Doctors have struggled to help patients with long haul COVID-19. Now, a team at UT’s Dell Medical School has created a program designed to help those whose symptoms don’t go away, even after weeks or months.
Dr. Michael Brode is the medical director of the post-COVID-19 program at UT Health Austin. He says doctors aren’t certain why some COVID-19 patients experience long haul systems, or even what percentage of those who get the virus will have extended effects. The project seeks to understand the cause, or at least, give relief to those who are suffering.
Listen to the interview above or read the transcript below to learn more about how doctors are working to help those with long haul COVID.
This transcript has been edited lightly for clarity:
Texas Standard: What is happening with these COVID long haulers? Is it known why the symptoms seem to fade and then suddenly roar back, or perhaps never go away at all?

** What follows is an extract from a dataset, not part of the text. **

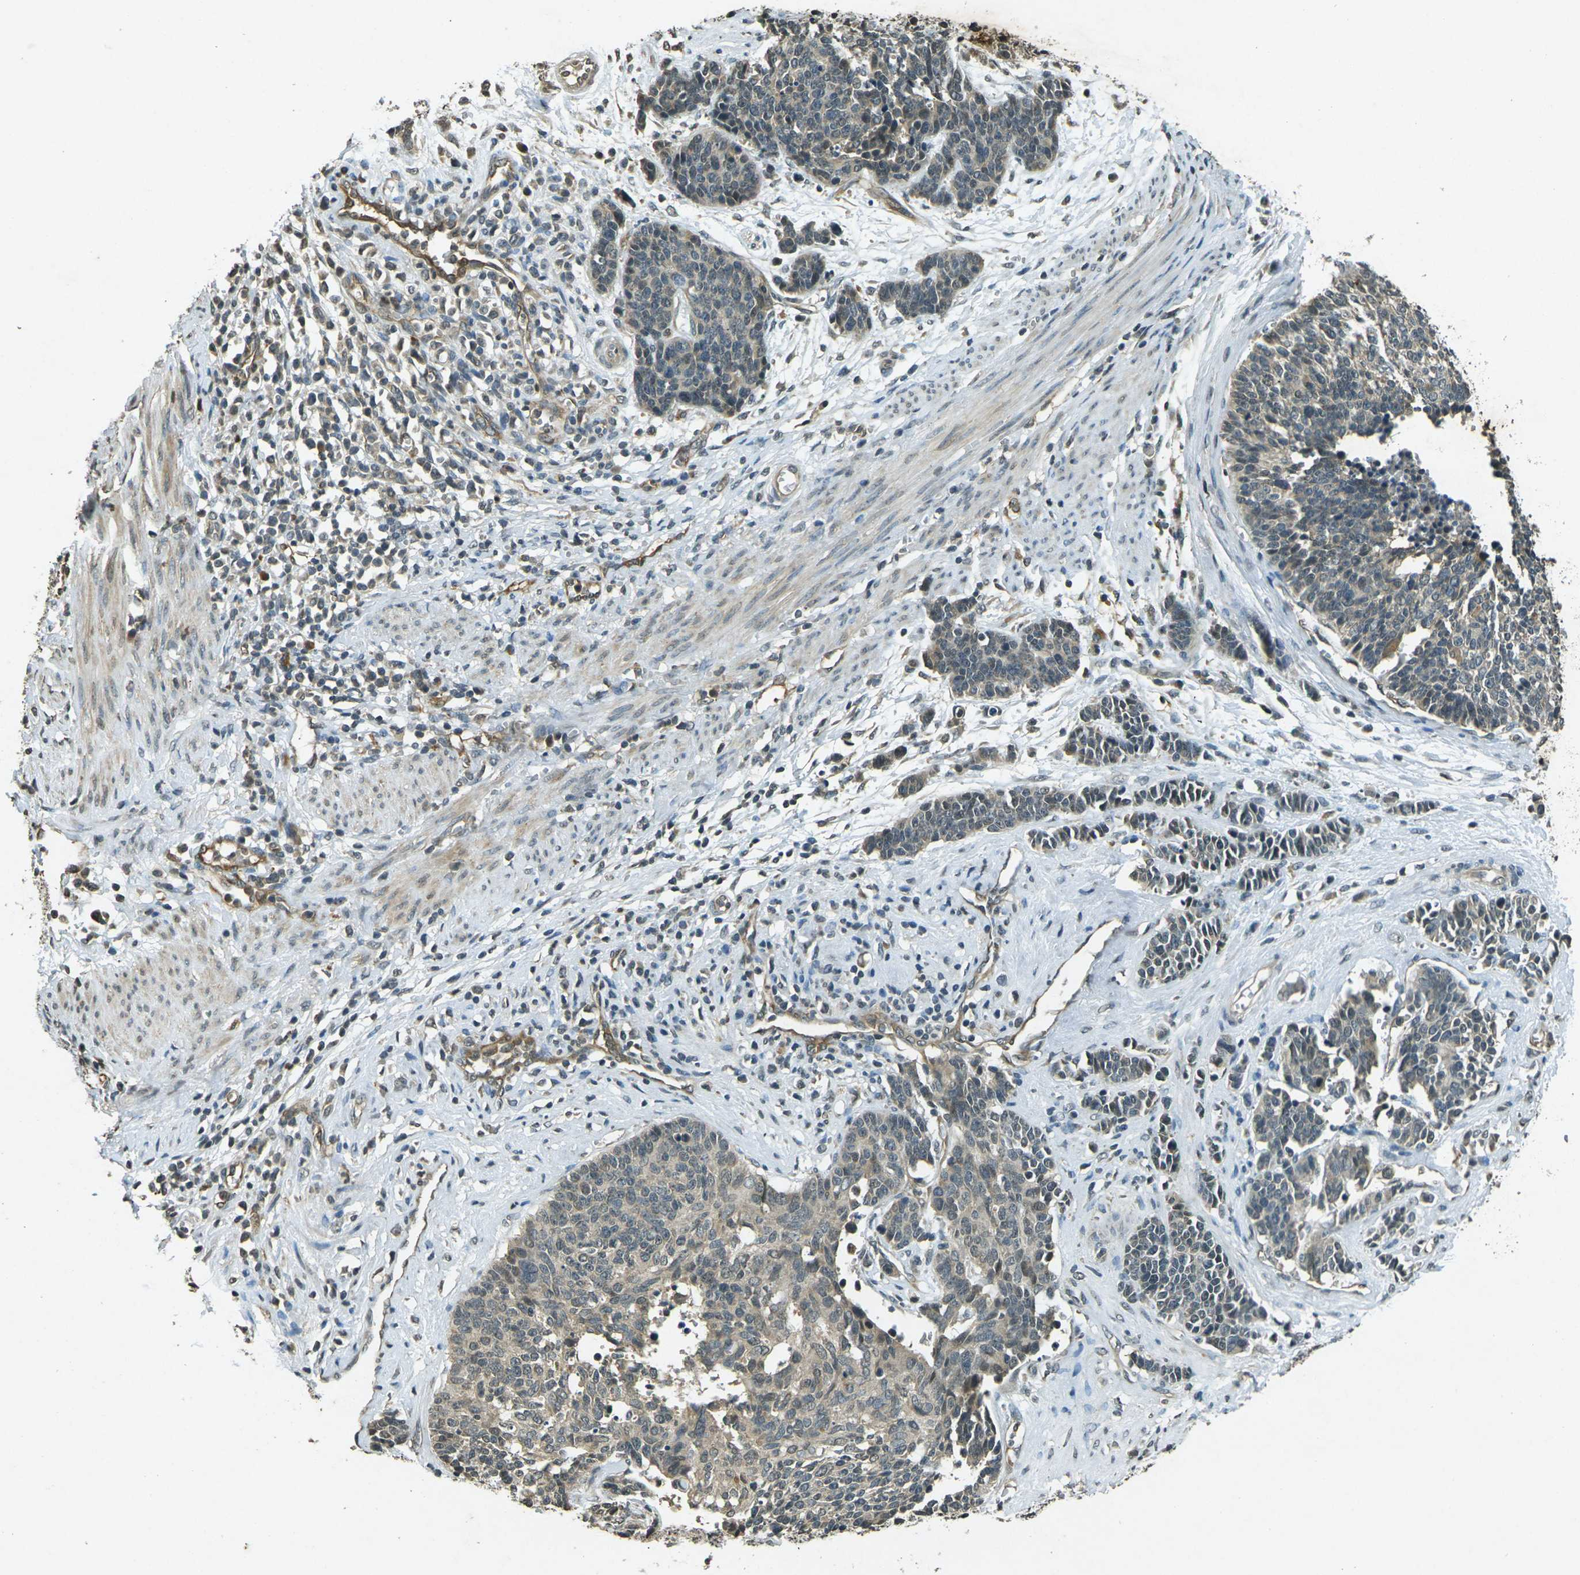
{"staining": {"intensity": "negative", "quantity": "none", "location": "none"}, "tissue": "cervical cancer", "cell_type": "Tumor cells", "image_type": "cancer", "snomed": [{"axis": "morphology", "description": "Squamous cell carcinoma, NOS"}, {"axis": "topography", "description": "Cervix"}], "caption": "High power microscopy image of an immunohistochemistry histopathology image of cervical cancer (squamous cell carcinoma), revealing no significant expression in tumor cells. (Brightfield microscopy of DAB (3,3'-diaminobenzidine) immunohistochemistry at high magnification).", "gene": "PDE2A", "patient": {"sex": "female", "age": 35}}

Dr. Michael Brode: We’re just at the beginning of understanding what the underlying cause of this [is]. We’ve seen it in other viral illnesses before. After the Spanish influenza of 1918, [many] people [had] long term symptoms – neurologic problems, change in their personality. And so it may not be unique to COVID itself. We’ve just never seen it on this scale before. And there may be something specific to COVID that makes this worse, and it being a more severe virus.
Is there anything special or common among the COVID long haulers?
I really think about it in three groups of people. The problem with the research is it kind of lumps them all into one category. And I think we’ve got to get to a point where we see that, instead of talking about long COVID as a forest, we should really talk about the specific trees. And so there are three groups that I think about. One is the people who had severe illness, were in the hospital and in the ICU and they have damage and scarring from severe COVID. Another group is just people who are having persistent problems. It’s taking sometimes months for them to get over the illness. And then the third group, and I think the most troubling or difficult to talk about, is people having new symptoms after COVID in a dysregulated immune response, or almost autoimmunity following the COVID illness.
As I understand it, the new program that you and your colleagues have set up at Dell Medical Center has both a clinical and a research component.
We’re expecting that about 10 to 30% of people who have COVID will develop long COVID symptoms. And so we have a mission of being an educational resource, of making sure all doctors are comfortable taking care of these patients. We’re going to be utilizing the University of Texas to be on the front lines of understanding this disease and of course, we’re going to take care of these patients.
How many people seem be COVID long haulers?
That’s the tough part. Some estimates are up to 75% of people. But the best literature says maybe about 10 to 30%. I think that’s about right. So that’s a still a huge amount of people with the virus happening on this scale.
Some who have experienced this have deep fears that they may never feel “normal” again. What are you seeing and hearing when it comes to these ongoing symptoms?
I think in the first group, the people who have lung damage or scarring from the virus – we have good therapies that are evidence based and previously known to treat this. I think those that have dysregulated immune system are a little bit tougher. They are slowly getting better over time. And we know in other viral illnesses, people really start to get better at about a year, but it can sometimes take two to five years. We are seeing that people are getting better, but we really need to find research and therapies to speed up that process.
Is there anything that has surprised you in this process when it comes to what you’ve seen in the patients?
It’s been surprising just how prominent the neurologic disorders are. People describe having a brain fog and in one study have lost an average of seven IQ points. And almost everyone really has severe fatigue and what we call post exertional malaise – meaning they do an activity that shouldn’t be that strenuous and they feel wiped out after it.
Some people experience COVID one way, and they see the COVID long haulers and wonder, “is this real?” Are you encountering that sort of sense of disbelief about whether or not there really is this phenomenon going on?
Yes, absolutely. Patients who come in have sometimes seen four or five doctors and not gotten good answers. As a medical community, when faced with the unknown, we don’t have a good definition or even a diagnostic test of long COVID. And so sometimes our first thing to do is to downplay those symptoms, especially given our history with women and people of color. But what these patients are going through is absolutely real. And we have to believe them and take their issues seriously, even if we can’t immediately explain them from what we know.